╭─ Предложенный текст
Появился новый род представления. Тот или иной писатель, вместо того чтобы читать свое произведение друзьям и спрашивать у них мнений и совета, — назначает определенный день и час (нехватает только афиш), является в меблированную гостиную, садится за стол между двумя канделябрами, просит, чтобы ему подали сахарницу или сиропу, жалуется на свою якобы слабую грудь и, вынув из кармана рукопись, напыщенно читает свое новейшее, зачастую снотворное произведение.

В поклонниках нет недостатка, ибо он их добивается всеми способами, какие только подсказывает ему надменное самолюбие. Ему расточают любезности, в которых вообще никому никогда не отказывают, а он принимает их за чистую монету, за искренние похвалы. Когда же произведение выходит из печати, — публика поднимает насмех то, чем восхищались в гостиной. Взбешенный автор вопит, что вкус к хорошим вещам пропал и что литература явно приходит в упадок, раз публика не понимает того, что́ поняли первые его судьи и поклонники.

На таких чтениях все бывает нелепо: поэт является со снотворной трагедией в стихах или с длинной эпической поэмой в общество молодых, хорошеньких женщин (настроенных на веселый и легкомысленный лад); возле них — их возлюбленные; всех гораздо больше занимает окружающее, чем автор и его пьеса. Интонации голоса, какого-нибудь слова, жеста, самого пустяка бывает достаточно, чтобы вызвать в них безудержную веселость. Стоит одной из присутствующих тихонько засмеяться, другая не удержится, разразится хохотом, и все общество тщетно будет стараться сдержать шумную веселость. Что должен делать бедный автор с рукописью в руках? Если он выкажет недовольство, то покажется еще смешнее. Его или вовсе не слушают или слушают плохо, — все равно: он вынужден продолжать. Он чувствует себя на скамье подсудимых, чувствует себя мишенью для злобных замечаний. Присутствующие дают молчаливый урок чрезмерному самолюбию, сквозящему в его словах. Он это замечает и начинает еще усиленнее жестикулировать, точно для того, чтобы насильно вызвать слово одобрения; из писателя он превращается в фигляра.

Но зачем же читать кому-то, кроме друзей? Зачем искать других судей, помимо публики? Зачем так стремиться получить двусмысленное одобрение? Приводить в восхищение какой-нибудь кружок, не значит ли умалять идею о славе писателя? Вот ошибки, в которые ежедневно впадают столичные умники и люди со вкусом. Здесь уместно припомнить слова знаменитого доктора Сакротона[5], — слова, которых все эти люди, к несчастью, не слышали: Талант нужно оценивать, — говорит он, — в публичном месте, а никак не иначе; только там он виден в своем настоящем свете, салонные же успехи всегда сомнительны.

В Париже существовало общество, именовавшееся обществом Тридцати и стремившееся затмить сорок членов Французской академии; оно организовало было публичные чтения, иные из которых были очень интересны, и, не произойди рокового разногласия (неизбежного среди умников), это общество сделалось бы настоящей академией, которая могла бы соперничать с Гордячкой. Чтениям предшествовали обеды в ресторане. Увы! Ум этих людей, в отличие от писателей минувшего века, никогда не постился.
╰─
╭─ Приведенные записи
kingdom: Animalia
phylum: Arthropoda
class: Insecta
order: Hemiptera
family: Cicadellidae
╰─
╭─ Приведенные записи
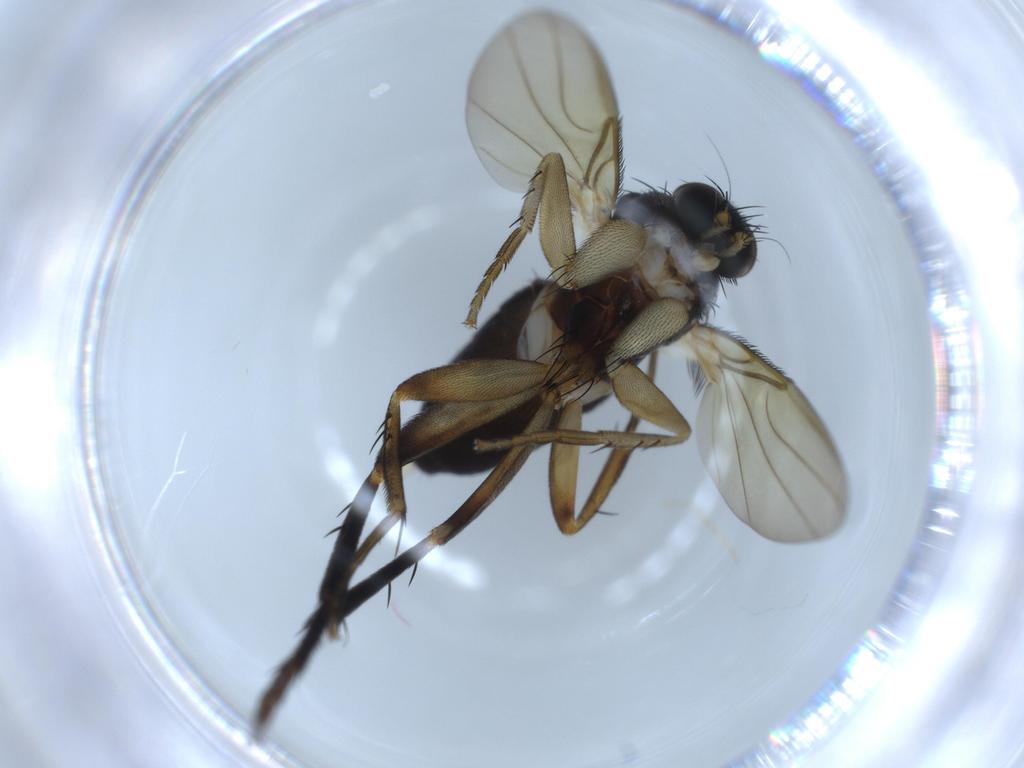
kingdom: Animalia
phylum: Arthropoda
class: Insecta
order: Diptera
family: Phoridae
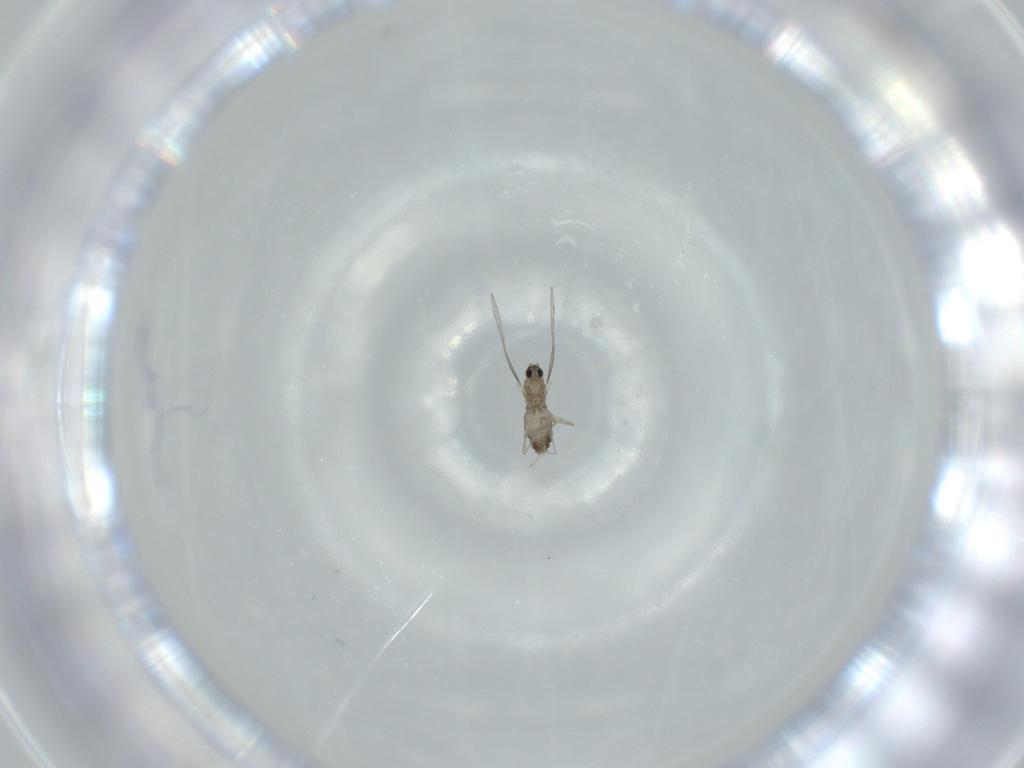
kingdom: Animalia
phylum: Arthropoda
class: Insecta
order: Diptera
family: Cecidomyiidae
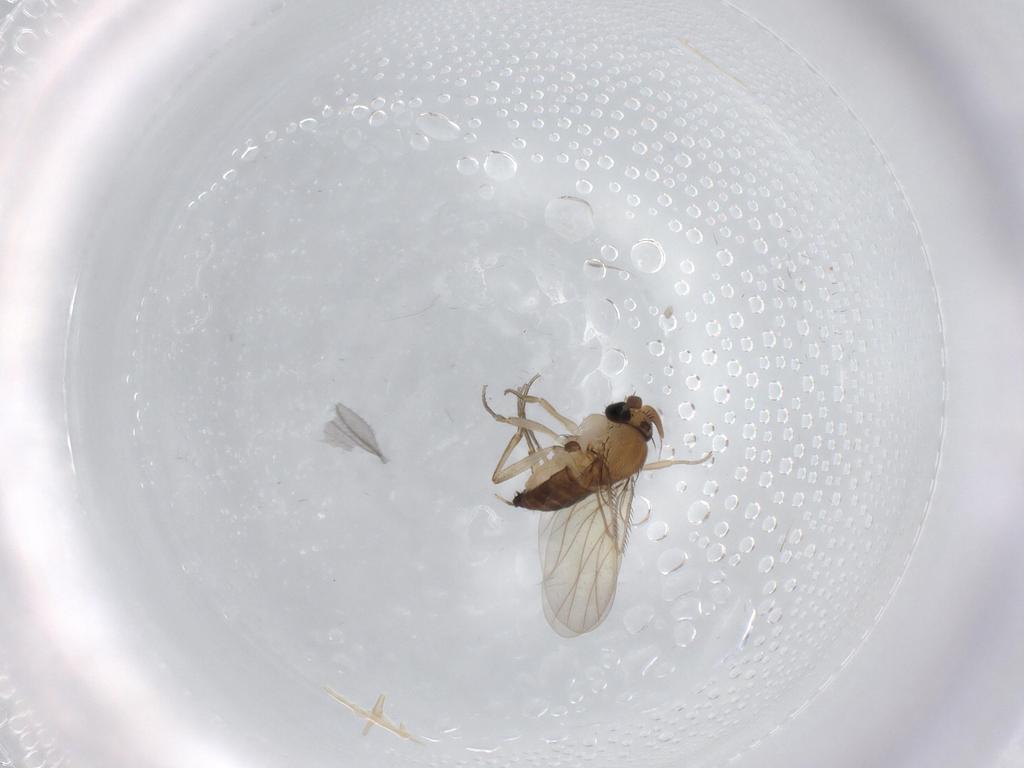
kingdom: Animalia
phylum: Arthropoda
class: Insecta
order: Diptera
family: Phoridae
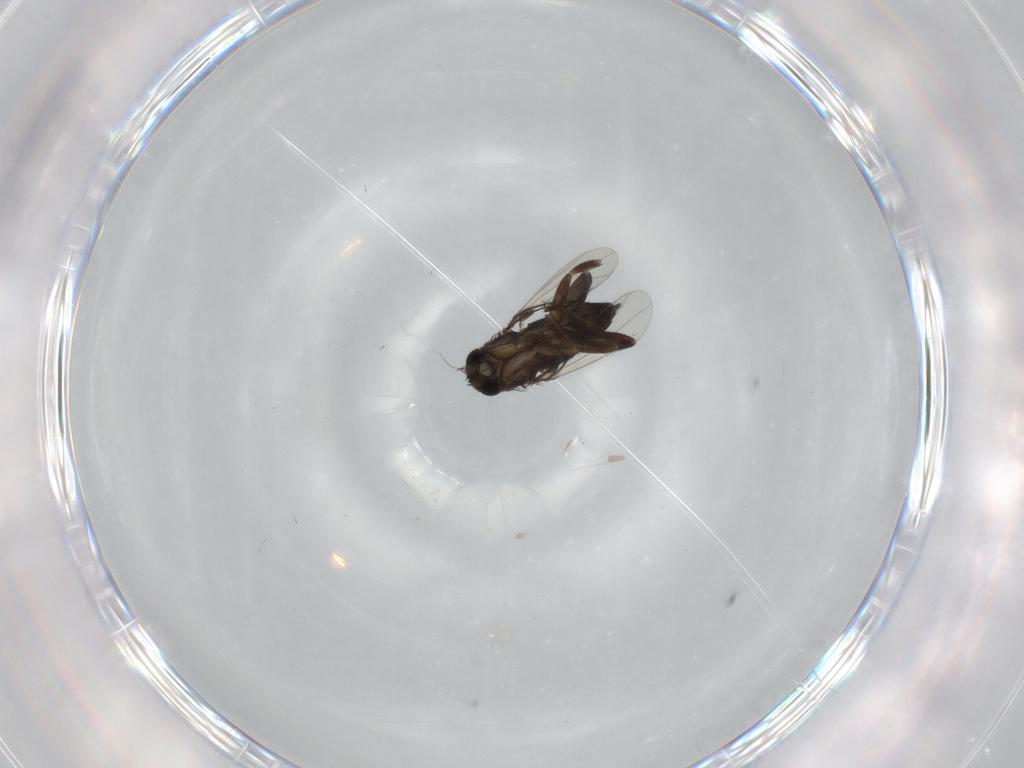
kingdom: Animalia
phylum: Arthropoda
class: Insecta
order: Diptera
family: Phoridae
╰─
Выполните задания:
1. Как называлось парижское общество, которое, согласно тексту о литературных чтениях, стремилось затмить сорок членов Французской академии?
2. Напишите продолжение текста о литературных чтениях, начиная сразу после его последнего предложения.

Ответы к заданиям:
1. Общество Тридцати.

2.
Организуется несколько литературных обществ, члены которых считают себя не ниже бессмертных{33}; раз в неделю они читают свои произведения, слушатели аплодируют им, и те, кого награждают аплодисментами, так же гордятся своим триумфом, как гордится какой-нибудь академик, когда ему рукоплещут в Лувре{34}.

В ложе Девяти сестер{35} также имеется несколько писателей; они читают свои произведения на пышных торжествах, главным украшением которых служит литература; почему, в самом деле, одним только академикам пользоваться правом читать свои произведения и выслушивать похвалы? Не следует ли предоставить свободный выход самолюбию каждого писателя, для которого такое счастье читать свою вещь и слышать свой голос звучащим в публичном месте? Справедливость, скажем лучше — сострадание, требует этого.

Один известный чтец лет восемь-десять тому назад был в Париже своего рода знаменитостью; его обожали; все наперерыв желали видеть его у себя дома. Он талантливо, с большой точностью и с изумительным разнообразием интонаций представлял всех действующих лиц той или иной пьесы. В одной своей персоне он воплощал всю драму; он один стоил целой труппы. Но чтец этот настолько отожествлял себя с данной пьесой, что воображал или почти что воображал себя сочинителем, а присутствовавший при чтении автор от души прощал ему это, поскольку такая иллюзия была необходима чтецу, чтобы лучше войти во все роли. Кстати сказать, этим автором был я сам.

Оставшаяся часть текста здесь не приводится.